Türkiye’nin bu iddiaları yalanladığını ve iddiaların gerçeği yansıtmadığını vurgulamak gerekiyor. Fakat böyle bir iddianın gündeme gelmesi bile rahatsız edici. Zira Ankara’nın Gazze’de 33 bin Müslümanın katledilmesinin faili olan İsrail’in korunması için Türkiye’nin kullanılmasına izin vermesi mümkün değil. Bu ortamda Türkiye, ilerleyen dönemlerde ABD’nin İsrail’i korumak için Türkiye topraklarını kullanma ihtimaline karşı ön alıcı bir adım atarak Washington yönetimine ABD’nin İncirlik’te kiracı olduğunu hatırlatmayı tercih ettiği söylenebilir.

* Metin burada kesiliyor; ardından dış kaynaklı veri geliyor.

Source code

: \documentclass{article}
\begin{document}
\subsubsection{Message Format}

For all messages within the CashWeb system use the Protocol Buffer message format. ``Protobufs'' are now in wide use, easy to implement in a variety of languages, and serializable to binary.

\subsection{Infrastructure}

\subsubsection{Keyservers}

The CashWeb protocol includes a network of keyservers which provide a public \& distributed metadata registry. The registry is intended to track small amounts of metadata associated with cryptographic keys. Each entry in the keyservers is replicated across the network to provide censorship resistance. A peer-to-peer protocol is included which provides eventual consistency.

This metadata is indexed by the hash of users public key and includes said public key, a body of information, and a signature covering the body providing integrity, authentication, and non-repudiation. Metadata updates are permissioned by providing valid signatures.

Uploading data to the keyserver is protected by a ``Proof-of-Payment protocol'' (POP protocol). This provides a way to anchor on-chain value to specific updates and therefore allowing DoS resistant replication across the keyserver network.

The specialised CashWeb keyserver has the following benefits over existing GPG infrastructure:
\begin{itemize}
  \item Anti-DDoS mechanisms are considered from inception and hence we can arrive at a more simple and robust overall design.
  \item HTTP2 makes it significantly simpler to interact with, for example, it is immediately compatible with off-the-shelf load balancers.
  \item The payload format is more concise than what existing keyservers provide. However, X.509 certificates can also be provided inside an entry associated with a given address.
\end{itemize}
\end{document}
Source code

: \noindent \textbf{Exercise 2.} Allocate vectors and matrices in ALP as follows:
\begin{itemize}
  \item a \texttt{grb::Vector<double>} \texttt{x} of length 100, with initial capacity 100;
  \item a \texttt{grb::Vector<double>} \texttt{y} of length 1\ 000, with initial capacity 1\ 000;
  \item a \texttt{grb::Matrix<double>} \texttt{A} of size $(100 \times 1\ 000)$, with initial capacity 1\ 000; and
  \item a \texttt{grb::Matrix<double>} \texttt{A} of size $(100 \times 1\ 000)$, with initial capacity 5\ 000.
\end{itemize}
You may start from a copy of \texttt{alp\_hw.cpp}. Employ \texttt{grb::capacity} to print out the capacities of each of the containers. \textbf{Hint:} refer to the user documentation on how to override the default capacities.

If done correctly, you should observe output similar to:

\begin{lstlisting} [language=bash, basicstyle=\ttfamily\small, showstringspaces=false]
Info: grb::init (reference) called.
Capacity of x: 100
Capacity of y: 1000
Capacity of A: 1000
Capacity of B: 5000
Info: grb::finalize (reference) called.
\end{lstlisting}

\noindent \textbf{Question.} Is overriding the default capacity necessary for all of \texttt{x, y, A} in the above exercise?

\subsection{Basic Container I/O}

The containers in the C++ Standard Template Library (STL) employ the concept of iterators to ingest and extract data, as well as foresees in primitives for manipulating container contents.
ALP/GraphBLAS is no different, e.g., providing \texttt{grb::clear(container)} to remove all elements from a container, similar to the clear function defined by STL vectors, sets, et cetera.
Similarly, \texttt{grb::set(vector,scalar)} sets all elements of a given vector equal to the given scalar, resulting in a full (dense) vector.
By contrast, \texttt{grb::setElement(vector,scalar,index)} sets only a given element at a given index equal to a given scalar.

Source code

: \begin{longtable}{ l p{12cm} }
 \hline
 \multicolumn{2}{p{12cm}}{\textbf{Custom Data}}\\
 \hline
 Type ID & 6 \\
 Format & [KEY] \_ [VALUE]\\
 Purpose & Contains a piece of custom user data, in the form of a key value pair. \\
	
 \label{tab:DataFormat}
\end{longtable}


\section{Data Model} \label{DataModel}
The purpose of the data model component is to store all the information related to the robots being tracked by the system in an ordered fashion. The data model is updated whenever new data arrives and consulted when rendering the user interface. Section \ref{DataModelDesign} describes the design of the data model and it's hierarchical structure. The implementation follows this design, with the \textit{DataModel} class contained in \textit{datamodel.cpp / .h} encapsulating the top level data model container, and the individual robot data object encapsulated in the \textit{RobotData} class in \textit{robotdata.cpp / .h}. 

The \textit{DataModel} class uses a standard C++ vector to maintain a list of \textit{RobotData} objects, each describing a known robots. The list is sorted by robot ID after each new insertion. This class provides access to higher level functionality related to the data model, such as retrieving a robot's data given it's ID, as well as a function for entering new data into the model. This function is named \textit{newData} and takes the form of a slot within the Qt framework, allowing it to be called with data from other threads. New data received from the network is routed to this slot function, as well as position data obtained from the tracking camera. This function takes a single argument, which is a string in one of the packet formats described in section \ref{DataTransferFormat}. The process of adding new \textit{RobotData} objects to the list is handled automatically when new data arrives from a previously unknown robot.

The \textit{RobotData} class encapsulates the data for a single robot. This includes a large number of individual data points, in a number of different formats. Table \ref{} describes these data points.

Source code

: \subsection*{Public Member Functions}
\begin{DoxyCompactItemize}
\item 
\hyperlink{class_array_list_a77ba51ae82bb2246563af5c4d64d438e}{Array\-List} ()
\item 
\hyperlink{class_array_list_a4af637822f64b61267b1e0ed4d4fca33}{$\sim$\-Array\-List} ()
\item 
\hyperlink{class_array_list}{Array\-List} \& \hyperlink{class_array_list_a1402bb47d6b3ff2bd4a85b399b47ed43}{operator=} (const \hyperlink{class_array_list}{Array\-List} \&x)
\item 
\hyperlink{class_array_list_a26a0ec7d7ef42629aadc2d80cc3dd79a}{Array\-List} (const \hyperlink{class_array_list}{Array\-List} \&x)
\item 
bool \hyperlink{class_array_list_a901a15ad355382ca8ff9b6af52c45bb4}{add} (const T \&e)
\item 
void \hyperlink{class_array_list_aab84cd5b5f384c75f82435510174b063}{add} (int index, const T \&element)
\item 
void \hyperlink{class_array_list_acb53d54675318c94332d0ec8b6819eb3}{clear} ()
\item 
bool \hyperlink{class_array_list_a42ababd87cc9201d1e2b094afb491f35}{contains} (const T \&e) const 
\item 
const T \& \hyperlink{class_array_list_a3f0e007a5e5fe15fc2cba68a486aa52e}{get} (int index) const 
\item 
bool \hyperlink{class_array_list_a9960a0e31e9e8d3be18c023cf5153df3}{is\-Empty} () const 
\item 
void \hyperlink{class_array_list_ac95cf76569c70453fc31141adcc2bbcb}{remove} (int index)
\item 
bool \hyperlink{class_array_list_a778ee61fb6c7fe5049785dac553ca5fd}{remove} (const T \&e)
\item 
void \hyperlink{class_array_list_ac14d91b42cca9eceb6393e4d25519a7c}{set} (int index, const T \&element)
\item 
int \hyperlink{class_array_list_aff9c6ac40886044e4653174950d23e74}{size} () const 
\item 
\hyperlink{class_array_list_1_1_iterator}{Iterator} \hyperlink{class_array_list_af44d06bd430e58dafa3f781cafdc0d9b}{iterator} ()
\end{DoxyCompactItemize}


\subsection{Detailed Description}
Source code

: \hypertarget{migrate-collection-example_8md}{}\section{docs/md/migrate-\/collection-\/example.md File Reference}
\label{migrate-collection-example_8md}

EUROFIGHTER UÇAKLARI İÇİN YER AÇILIYOR
Ankara’nın Washington ile ilişkilerindeki gerilimi tırmandıran olaylardan birinin de Türkiye’nin F-35 savaş uçağı programından çıkarılması olduğu bilinmekte. İncirlik Üssü’nün adının değiştirildiği açıklanırken de EUROFİGHTER’lar için yer açıldığı duyuruldu.
EUROFİGHTER’lar, Türkiye’nin F-35 programından çıkarılması sonrasında gündeme gelen İngiliz-Alman yapımı bir savaş uçağı olarak dikkat çekmekte. Dolayısıyla İncirlik’te EUROFİGHTER’lara yer açılması bile ABD’ye verilen güçlü bir mesaj.
Sonuç olarak Türkiye, İncirlik’teki 10’uncu Tanker Üs Komutanlığı’nın ismini 10'uncu Ana Jet Üs Komutanlığı olarak değiştirdi. Ancak bu değişim, teknik nedenlere dayandırılsa da güçlü bir mesajı barındırıyor. Türkiye, bu kararla ABD’ye “Sana muhtaç değilim ve sen müttefiklik hukukuna uygun hareket ettiğin sürece Adana’daki askeri varlığını sürdürebilirsin.” dedi. Haliyle bu ciddi bir jeopolitik tercih.